AT&T Reports Strong Q3 Results
AT&T has reported better-than-anticipated third-quarter adjusted profit and backed its full-year forecast, boosted by strong wireless subscriber additions.
Subscriber Growth
The company added 403,000 monthly bill-paying wireless phone subscribers during the period, surpassing Bloomberg consensus estimates of 394,645. This indicates that AT&T's higher-priced unlimited plans, which are typically cheaper than those offered by rivals, are attracting cost-conscious consumers. Postpaid phone churn, a measure of the number of people disconnecting from the service, was 0.78%, slightly lower than 0.79% in the same period last year.
> "We delivered another strong and consistent quarter, furthering our leadership in converged 5G and fiber connectivity," said AT&T (NYSE:T) Chief Executive John Stankey.
Shares in AT&T saw a rise in premarket US trading on Wednesday.
Fiber Business
Net subscribers to its fiber business increased by 226,000, marking its 19th consecutive quarter of net additions exceeding 200,000. However, this fell short of projections of 265,390. Stankey noted that fiber installations were temporarily impacted by the powerful Hurricane Helene in September and a work stoppage in the Southeast.

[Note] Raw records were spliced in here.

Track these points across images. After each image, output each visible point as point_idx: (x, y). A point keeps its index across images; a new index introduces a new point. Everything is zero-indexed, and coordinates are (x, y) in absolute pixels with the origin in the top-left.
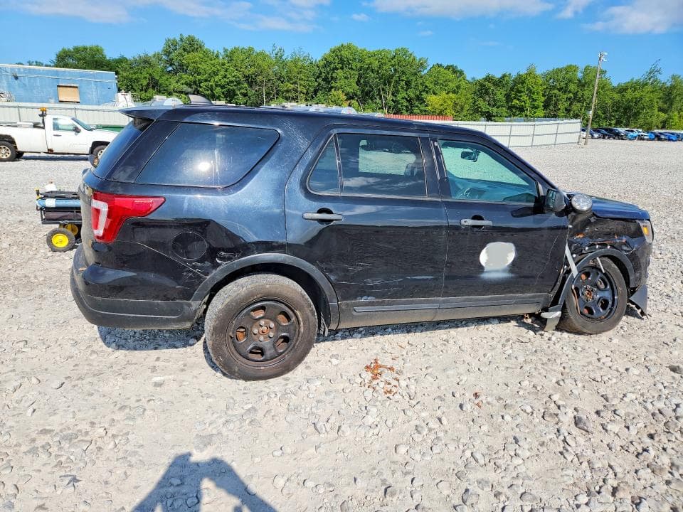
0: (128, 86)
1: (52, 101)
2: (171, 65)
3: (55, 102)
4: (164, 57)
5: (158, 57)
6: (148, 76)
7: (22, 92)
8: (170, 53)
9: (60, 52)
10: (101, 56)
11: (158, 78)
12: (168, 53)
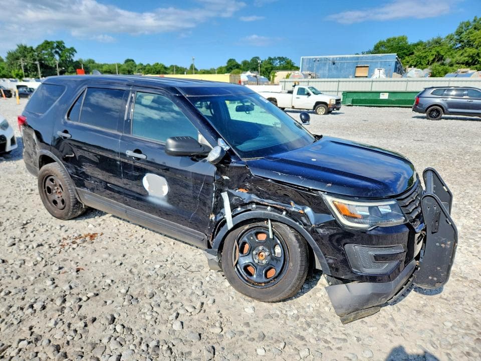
0: (418, 62)
1: (351, 77)
2: (460, 42)
3: (353, 78)
4: (456, 37)
5: (450, 38)
6: (435, 53)
7: (335, 72)
8: (461, 33)
9: (377, 44)
10: (404, 43)
11: (443, 54)
12: (459, 33)
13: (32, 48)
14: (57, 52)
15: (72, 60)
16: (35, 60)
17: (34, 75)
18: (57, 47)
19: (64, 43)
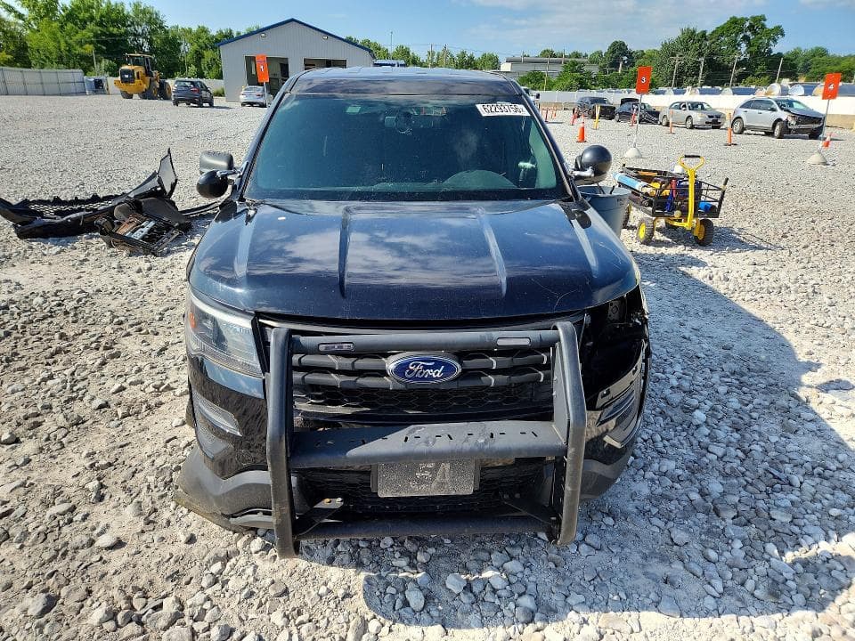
13: (704, 33)
14: (746, 38)
15: (770, 51)
16: (701, 55)
17: (691, 82)
18: (751, 27)
19: (765, 20)
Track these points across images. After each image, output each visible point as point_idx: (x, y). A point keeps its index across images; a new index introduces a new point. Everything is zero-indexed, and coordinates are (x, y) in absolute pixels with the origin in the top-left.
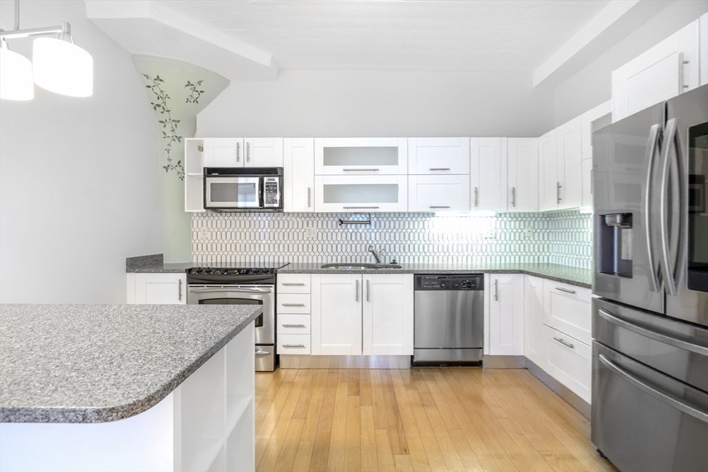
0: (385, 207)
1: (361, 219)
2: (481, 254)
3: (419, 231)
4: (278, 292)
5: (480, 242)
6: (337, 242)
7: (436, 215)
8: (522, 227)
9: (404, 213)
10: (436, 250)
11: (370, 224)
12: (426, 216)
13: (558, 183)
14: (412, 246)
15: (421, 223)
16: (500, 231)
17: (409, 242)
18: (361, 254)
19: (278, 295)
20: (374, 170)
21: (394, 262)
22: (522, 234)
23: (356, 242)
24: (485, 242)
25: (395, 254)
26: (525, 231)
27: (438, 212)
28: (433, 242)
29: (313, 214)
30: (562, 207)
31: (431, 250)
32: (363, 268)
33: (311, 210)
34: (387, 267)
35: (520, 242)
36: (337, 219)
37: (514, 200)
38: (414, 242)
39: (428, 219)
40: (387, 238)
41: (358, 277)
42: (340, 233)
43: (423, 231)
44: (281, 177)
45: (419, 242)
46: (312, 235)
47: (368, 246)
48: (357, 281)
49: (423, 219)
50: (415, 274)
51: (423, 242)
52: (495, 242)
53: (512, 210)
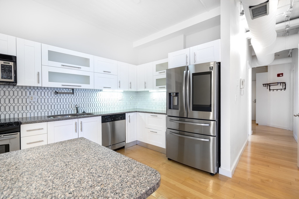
0: (84, 86)
1: (66, 91)
2: (118, 106)
3: (94, 97)
4: (21, 137)
5: (118, 102)
6: (51, 104)
7: (103, 91)
8: (130, 96)
9: (92, 90)
10: (101, 106)
11: (73, 94)
12: (97, 91)
13: (145, 82)
14: (91, 104)
15: (95, 94)
16: (123, 97)
17: (90, 103)
18: (66, 109)
19: (21, 138)
20: (78, 68)
21: (84, 112)
22: (130, 98)
23: (63, 103)
24: (119, 102)
25: (84, 108)
26: (131, 97)
27: (104, 90)
28: (100, 102)
29: (41, 87)
30: (146, 90)
31: (100, 106)
32: (70, 116)
33: (40, 85)
34: (81, 115)
35: (129, 101)
36: (54, 91)
37: (131, 86)
38: (92, 103)
39: (98, 92)
40: (80, 101)
41: (76, 120)
42: (54, 99)
43: (96, 97)
44: (15, 63)
45: (95, 102)
46: (34, 100)
47: (75, 105)
48: (76, 122)
49: (96, 92)
50: (102, 116)
51: (96, 102)
52: (122, 102)
53: (130, 90)
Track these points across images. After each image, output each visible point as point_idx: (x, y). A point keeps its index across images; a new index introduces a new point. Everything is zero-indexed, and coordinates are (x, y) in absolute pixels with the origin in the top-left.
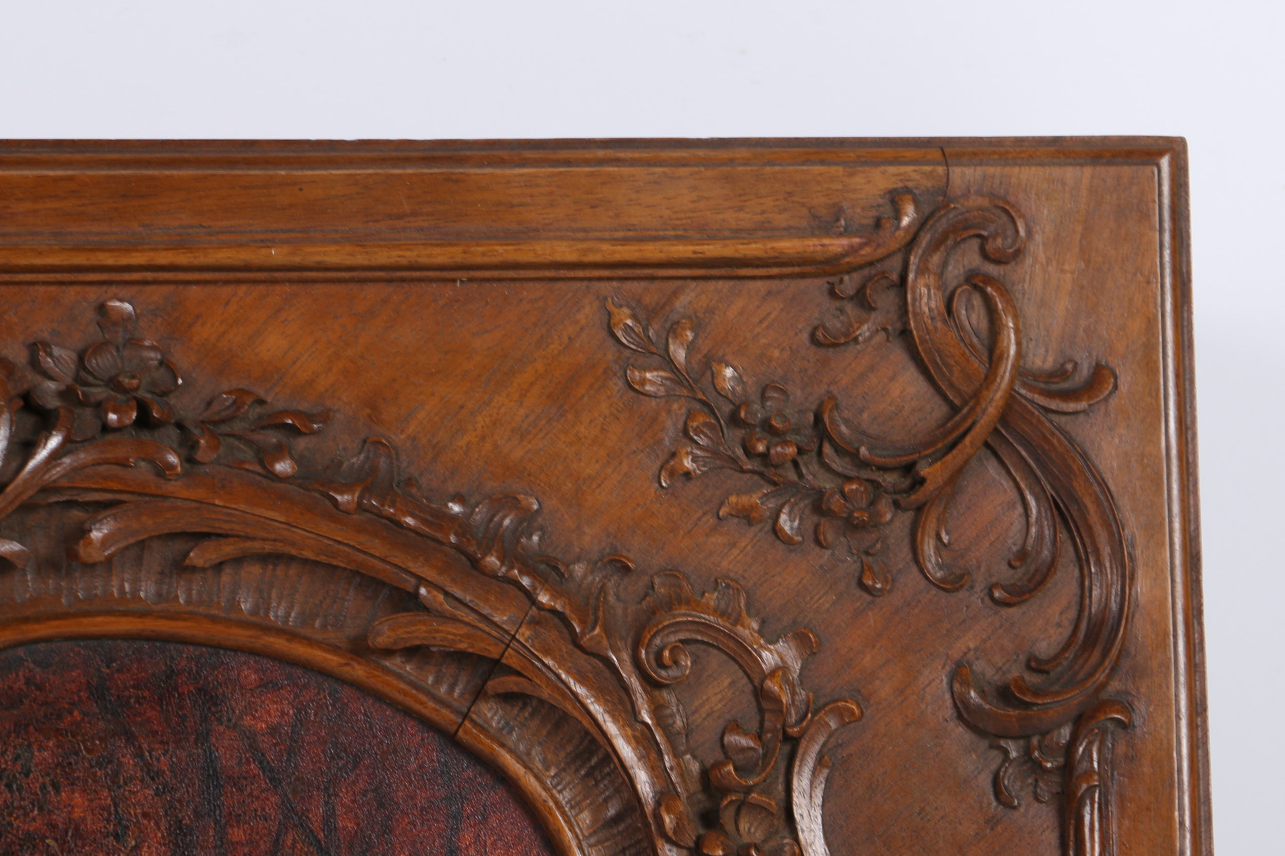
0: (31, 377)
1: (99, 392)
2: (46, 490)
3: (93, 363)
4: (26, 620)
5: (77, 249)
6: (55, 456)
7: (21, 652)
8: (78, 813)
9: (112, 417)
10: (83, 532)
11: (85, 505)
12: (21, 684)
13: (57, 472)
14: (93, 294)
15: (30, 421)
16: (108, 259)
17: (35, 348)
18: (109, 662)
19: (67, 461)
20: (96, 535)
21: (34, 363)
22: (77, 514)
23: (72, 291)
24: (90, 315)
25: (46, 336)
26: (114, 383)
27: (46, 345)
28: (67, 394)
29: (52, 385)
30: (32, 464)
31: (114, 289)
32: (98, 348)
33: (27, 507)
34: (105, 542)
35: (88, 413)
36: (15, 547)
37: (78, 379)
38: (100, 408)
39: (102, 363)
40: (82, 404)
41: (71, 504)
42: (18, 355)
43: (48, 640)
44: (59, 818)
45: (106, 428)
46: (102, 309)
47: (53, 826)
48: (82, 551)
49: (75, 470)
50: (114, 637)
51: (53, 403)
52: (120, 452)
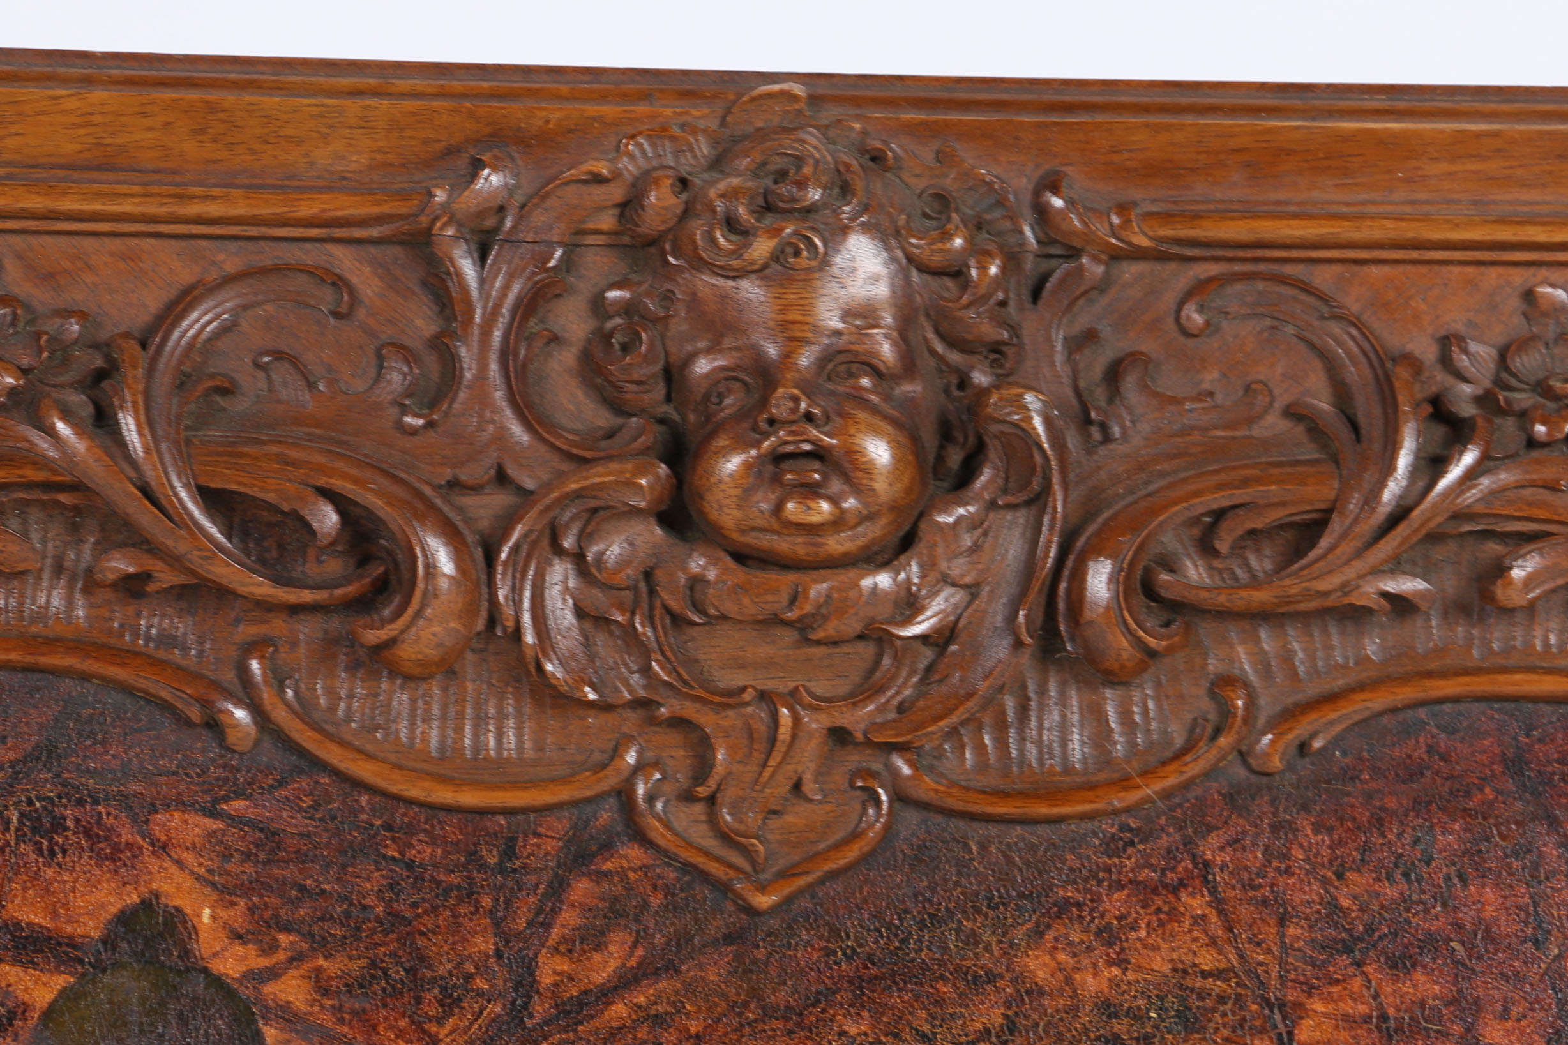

In August, more than 17,000 workers in the region, including technicians and customer service representatives, began a strike protesting perceived unfair labor conditions. AT&T and the union representing the workers reached a new pay agreement earlier this month.
Financials
Free cash flow, crucial in determining dividend levels, fell by 1.9% year-on-year to $5.1 billion, although it was higher than estimates of $4.69 billion.
Adjusted earnings before interest, taxes, depreciation, and amortization (EBITDA) increased to $11.6 billion, compared to $11.2 billion in the same period in 2023, exceeding analysts' expectations of $11.38 billion.
Revenue fell by 0.7% to $30.2 billion, missing expectations due to weaker demand for AT&T's business wireline voice and data services. Intellectual property sales of around $100 million in the prior year also negatively impacted business returns.
AT&T reiterated its full-year guidance for adjusted core earnings and wireless service revenue growth but noted that income at the business wireline division would decline in the high-teens range, an adjustment from earlier expectations of a decline in the mid-teens.